Among other documents, the People attached to their request a copy of this court's opinion in Reyes, supra, E051019, and the jury instructions.
At the hearing on July 22, 2022, the People expounded: "It's our motion at this time to have the Court deny the petition. I've provided the jury instructions and the Appellate opinion to [defense counsel] earlier. The Appellate opinion correctly states the facts that the defendant shot him in the chest, page 2. The instructions are also there, and nothing regarding natural and probable consequences of felony murder were given to the jurors [proving] he was ineligible; thus, we would ask the petition be denied."
Defense counsel responded that everything the People said was true: "I believe he's accurate, and I'm just objecting for the record." The court ruled: "Based on counsel's recitation of the circumstances surrounding this test, the nature of the theory, the prosecution, and the instructions that were given, the Court finds that there are no elements that would bring this matter within [former section] 1170.95, and the petition is denied."
II. DISCUSSION
We recognize that one panel of this court has held that in uncontested appeals from postjudgment orders, there is no reason to conduct a Wende review of the record, and such appeals should be dismissed by order. (People v. Scott (2020) 58 Cal.App.5th 1127, 1131-1132, review granted Mar. 17, 2021, S266853 (but see dis. opn. of Miller, J.); accord People v. Cole (2020) 52 Cal.App.5th 1023, 1028, review granted Oct. 14, 2020, S264278 ["Wende's constitutional underpinnings do not apply to appeals from the denial of postconviction relief."]; accord People v. Figueras (2021) 61 Cal.App.5th 108, review granted May 12, 2021, S267870.) We respectfully disagree.
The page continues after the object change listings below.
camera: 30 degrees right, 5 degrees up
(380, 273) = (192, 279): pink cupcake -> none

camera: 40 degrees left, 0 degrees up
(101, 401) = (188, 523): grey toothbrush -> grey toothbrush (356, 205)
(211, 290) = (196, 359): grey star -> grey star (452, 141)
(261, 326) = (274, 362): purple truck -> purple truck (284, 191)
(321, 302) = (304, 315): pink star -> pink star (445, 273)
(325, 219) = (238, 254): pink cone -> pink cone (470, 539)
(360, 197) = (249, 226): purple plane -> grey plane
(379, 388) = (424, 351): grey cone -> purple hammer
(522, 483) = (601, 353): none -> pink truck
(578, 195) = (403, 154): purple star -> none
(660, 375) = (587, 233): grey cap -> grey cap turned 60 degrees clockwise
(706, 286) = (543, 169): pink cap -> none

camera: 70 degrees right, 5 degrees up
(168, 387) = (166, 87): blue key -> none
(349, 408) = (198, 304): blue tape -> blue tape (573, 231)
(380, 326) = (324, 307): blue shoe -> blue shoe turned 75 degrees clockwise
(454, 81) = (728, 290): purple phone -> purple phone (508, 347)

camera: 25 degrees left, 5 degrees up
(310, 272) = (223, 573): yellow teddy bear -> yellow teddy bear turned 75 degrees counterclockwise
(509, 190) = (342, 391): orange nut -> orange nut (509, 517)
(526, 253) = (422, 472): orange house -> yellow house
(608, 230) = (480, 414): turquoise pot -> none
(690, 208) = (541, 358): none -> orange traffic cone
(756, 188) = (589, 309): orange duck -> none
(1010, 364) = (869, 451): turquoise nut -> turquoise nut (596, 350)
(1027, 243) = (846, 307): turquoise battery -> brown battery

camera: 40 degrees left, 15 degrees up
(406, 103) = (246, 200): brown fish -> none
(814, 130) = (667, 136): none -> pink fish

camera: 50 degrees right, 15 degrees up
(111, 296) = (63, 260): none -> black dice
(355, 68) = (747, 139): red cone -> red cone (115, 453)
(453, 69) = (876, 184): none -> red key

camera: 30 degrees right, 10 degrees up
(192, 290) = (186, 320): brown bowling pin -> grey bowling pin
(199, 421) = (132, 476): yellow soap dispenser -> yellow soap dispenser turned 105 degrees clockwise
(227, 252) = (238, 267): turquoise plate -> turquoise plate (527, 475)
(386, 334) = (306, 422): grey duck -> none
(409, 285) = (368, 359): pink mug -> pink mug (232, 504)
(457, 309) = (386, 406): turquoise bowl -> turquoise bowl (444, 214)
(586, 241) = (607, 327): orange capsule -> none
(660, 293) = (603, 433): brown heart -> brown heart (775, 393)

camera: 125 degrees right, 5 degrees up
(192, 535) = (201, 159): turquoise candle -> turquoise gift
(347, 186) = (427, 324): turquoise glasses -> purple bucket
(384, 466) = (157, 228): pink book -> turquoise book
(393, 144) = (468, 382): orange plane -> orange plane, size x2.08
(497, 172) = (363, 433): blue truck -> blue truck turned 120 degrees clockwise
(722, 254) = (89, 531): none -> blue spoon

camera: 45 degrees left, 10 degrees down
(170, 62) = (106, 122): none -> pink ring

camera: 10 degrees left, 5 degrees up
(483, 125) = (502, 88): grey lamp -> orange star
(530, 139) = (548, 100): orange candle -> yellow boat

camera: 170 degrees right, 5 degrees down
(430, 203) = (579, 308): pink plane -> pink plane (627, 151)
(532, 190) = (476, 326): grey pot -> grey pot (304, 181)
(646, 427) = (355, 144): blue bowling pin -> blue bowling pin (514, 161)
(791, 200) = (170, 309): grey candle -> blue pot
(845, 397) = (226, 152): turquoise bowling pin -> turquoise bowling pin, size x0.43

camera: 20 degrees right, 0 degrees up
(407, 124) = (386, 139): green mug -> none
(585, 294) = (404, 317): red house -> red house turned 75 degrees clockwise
We agree with another panel of this court, which has held that in uncontested appeals from the denial of a section 1170.95 petition, "we can and should independently review the record on appeal in the interests of justice." (People v. Gallo (2020) 57 Cal.App.5th 594, 599 (but see dis. opn. of Menetrez, J.); accord People v. Flores (2020) 54 Cal.App.5th 266, 269 ["[W]hen an appointed counsel files a Wende brief in an appeal from a summary denial of a section 1170.95 petition, a Court of Appeal is not required to independently review the entire record, but the court can and should do so in the interests of justice."]; see People v. Allison (2020) 55 Cal.App.5th 449, 456 ["[W]e have the discretion to review the record in the interests of justice."], disapproved of by People v. Strong (2022) 13 Cal.5th 698, on other grounds.) This procedure provides defendants an added layer of due process while consuming comparatively little in judicial resources.
Pursuant to the mandate of People v. Kelly (2006) 40 Cal.4th 106, we have independently reviewed the record for potential error and find no arguable issues.
III. DISPOSITION
The order denying defendant's petition is affirmed.
We concur: RAMIREZ, P.J., FIELDS, J.